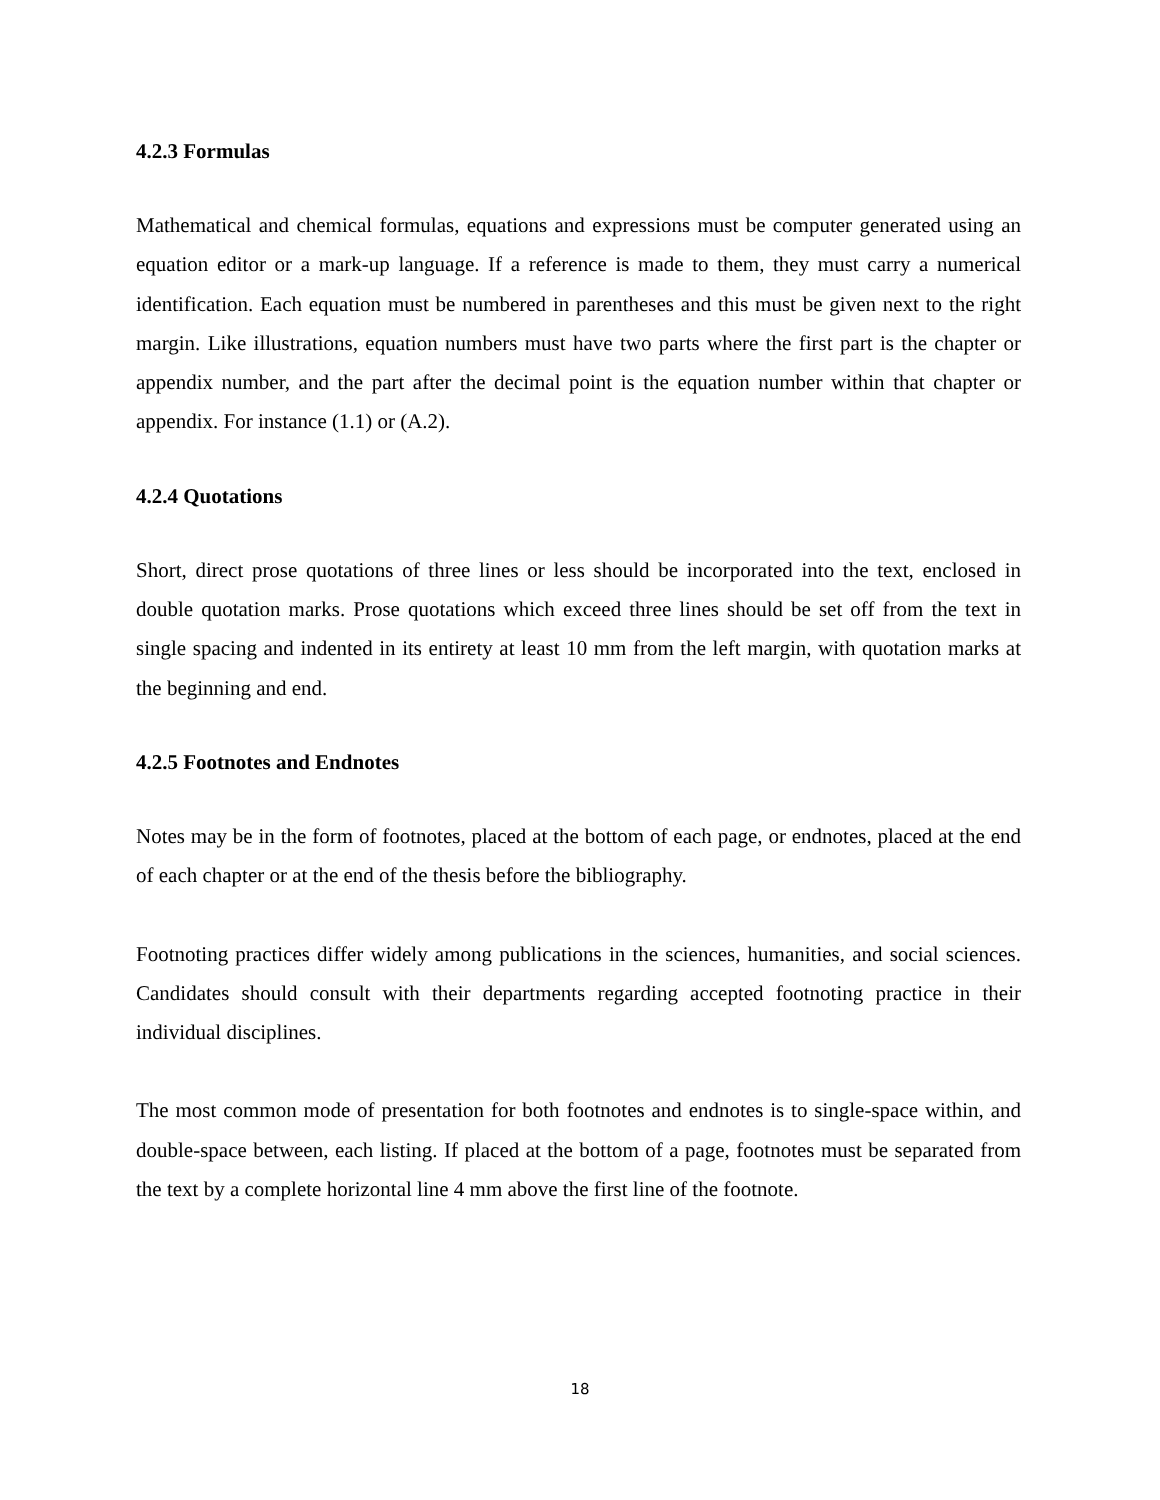4.2.3 Formulas
Mathematical and chemical formulas, equations and expressions must be computer generated using an equation editor or a mark-up language. If a reference is made to them, they must carry a numerical identification. Each equation must be numbered in parentheses and this must be given next to the right margin. Like illustrations, equation numbers must have two parts where the first part is the chapter or appendix number, and the part after the decimal point is the equation number within that chapter or appendix. For instance (1.1) or (A.2).
4.2.4 Quotations
Short, direct prose quotations of three lines or less should be incorporated into the text, enclosed in double quotation marks. Prose quotations which exceed three lines should be set off from the text in single spacing and indented in its entirety at least 10 mm from the left margin, with quotation marks at the beginning and end.
4.2.5 Footnotes and Endnotes
Notes may be in the form of footnotes, placed at the bottom of each page, or endnotes, placed at the end of each chapter or at the end of the thesis before the bibliography.
Footnoting practices differ widely among publications in the sciences, humanities, and social sciences. Candidates should consult with their departments regarding accepted footnoting practice in their individual disciplines.
The most common mode of presentation for both footnotes and endnotes is to single-space within, and double-space between, each listing. If placed at the bottom of a page, footnotes must be separated from the text by a complete horizontal line 4 mm above the first line of the footnote.
18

◆ EXERCISE REQUIREMENTS: Your copy of the listing should match it exactly, apart from the pictures, which are left out.

◆ RESPONSE AREA:
4.2.3 Formulas
Mathematical and chemical formulas, equations and expressions must be computer generated using an equation editor or a mark-up language. If a reference is made to them, they must carry a numerical identification. Each equation must be numbered in parentheses and this must be given next to the right margin. Like illustrations, equation numbers must have two parts where the first part is the chapter or appendix number, and the part after the decimal point is the equation number within that chapter or appendix. For instance (1.1) or (A.2).
4.2.4 Quotations
Short, direct prose quotations of three lines or less should be incorporated into the text, enclosed in double quotation marks. Prose quotations which exceed three lines should be set off from the text in single spacing and indented in its entirety at least 10 mm from the left margin, with quotation marks at the beginning and end.
4.2.5 Footnotes and Endnotes
Notes may be in the form of footnotes, placed at the bottom of each page, or endnotes, placed at the end of each chapter or at the end of the thesis before the bibliography.
Footnoting practices differ widely among publications in the sciences, humanities, and social sciences. Candidates should consult with their departments regarding accepted footnoting practice in their individual disciplines.
The most common mode of presentation for both footnotes and endnotes is to single-space within, and double-space between, each listing. If placed at the bottom of a page, footnotes must be separated from the text by a complete horizontal line 4 mm above the first line of the footnote.
18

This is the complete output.